- **WHAT IS BEING ASKED**: Your answer must be an exact transcription of the data, with every picture omitted.

== == ==

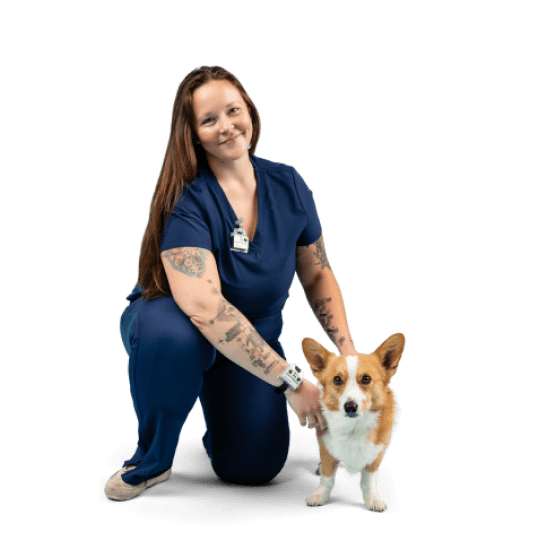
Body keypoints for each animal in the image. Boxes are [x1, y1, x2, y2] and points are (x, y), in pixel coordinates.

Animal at [300, 334, 404, 516]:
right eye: (337, 380)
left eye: (366, 379)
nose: (350, 407)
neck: (353, 426)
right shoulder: (327, 448)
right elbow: (327, 477)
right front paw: (320, 496)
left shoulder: (377, 452)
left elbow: (369, 480)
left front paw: (373, 500)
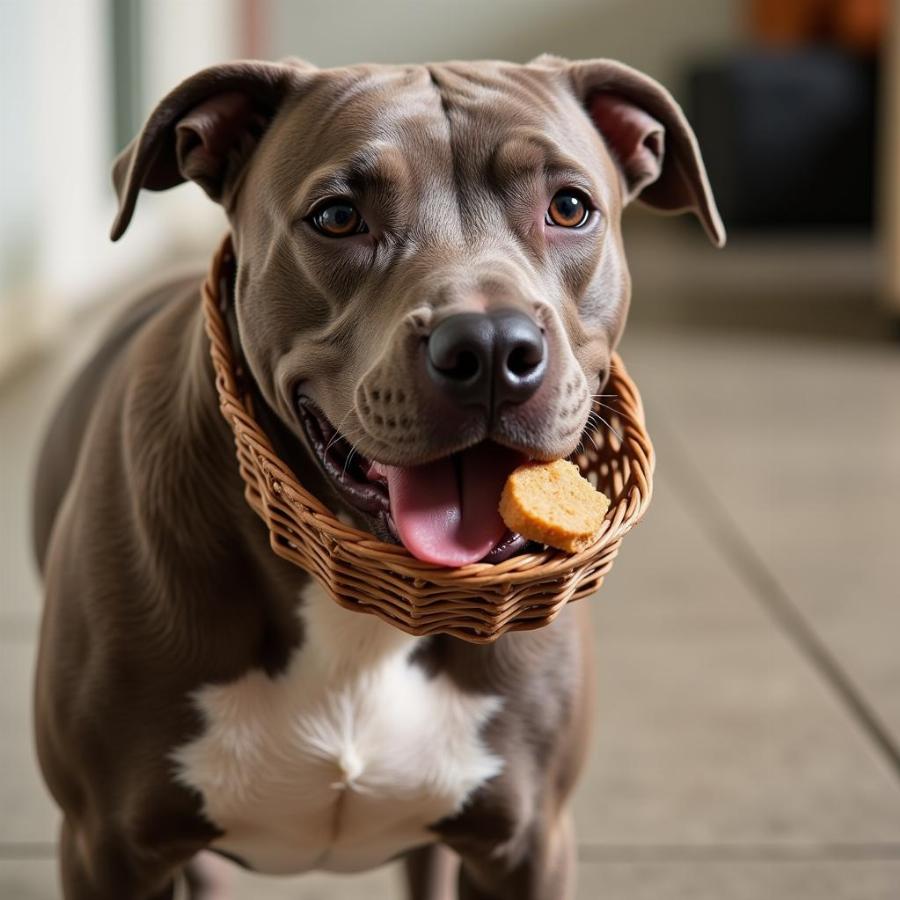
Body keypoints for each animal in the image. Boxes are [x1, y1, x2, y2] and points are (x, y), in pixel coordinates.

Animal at [31, 56, 724, 900]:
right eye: (336, 217)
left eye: (569, 207)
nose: (489, 346)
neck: (365, 607)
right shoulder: (106, 850)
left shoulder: (529, 847)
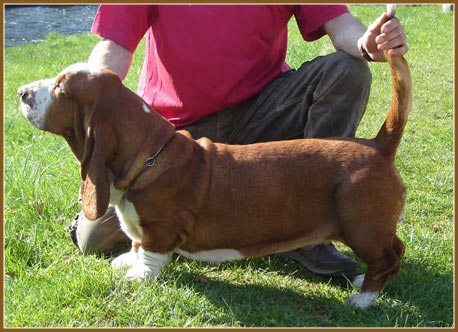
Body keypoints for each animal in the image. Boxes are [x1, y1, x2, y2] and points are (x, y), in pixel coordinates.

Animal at [17, 10, 412, 312]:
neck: (149, 154)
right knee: (396, 250)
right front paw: (126, 261)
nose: (21, 92)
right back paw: (362, 282)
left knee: (387, 258)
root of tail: (378, 145)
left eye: (62, 90)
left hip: (361, 226)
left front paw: (137, 276)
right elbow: (135, 243)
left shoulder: (160, 229)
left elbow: (150, 253)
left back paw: (362, 297)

== == ==

- **OUTPUT BELOW**:
Body keypoints for each animal in the image. Boxes are [x1, y1, x2, y2] and points are (x, y), in pixel coordinates.

Animal at [300, 334, 404, 516]:
right eye: (337, 380)
left eye: (366, 379)
nose: (350, 407)
neck: (353, 426)
right shoulder: (327, 448)
right elbow: (327, 477)
right front paw: (320, 496)
left shoulder: (377, 452)
left elbow: (369, 480)
left front paw: (373, 500)
Body keypoints for each animal in the image. Boxes are [x1, y1, x2, y2] and points are (x, y), in pixel coordinates.

Animal at [31, 56, 724, 900]:
right eye: (336, 217)
left eye: (569, 207)
nose: (489, 346)
neck: (365, 607)
right shoulder: (106, 850)
left shoulder: (529, 847)
Body keypoints for each animal in the image. Boxes are [x1, y1, x2, y2] and points are (x, y), in pixel coordinates.

Animal at [17, 10, 412, 312]:
neck: (149, 154)
right knee: (396, 250)
right front paw: (126, 261)
nose: (21, 92)
right back paw: (362, 282)
left knee: (387, 258)
root of tail: (378, 145)
left eye: (62, 90)
left hip: (361, 226)
left front paw: (137, 276)
right elbow: (135, 243)
left shoulder: (160, 229)
left elbow: (150, 253)
left back paw: (362, 297)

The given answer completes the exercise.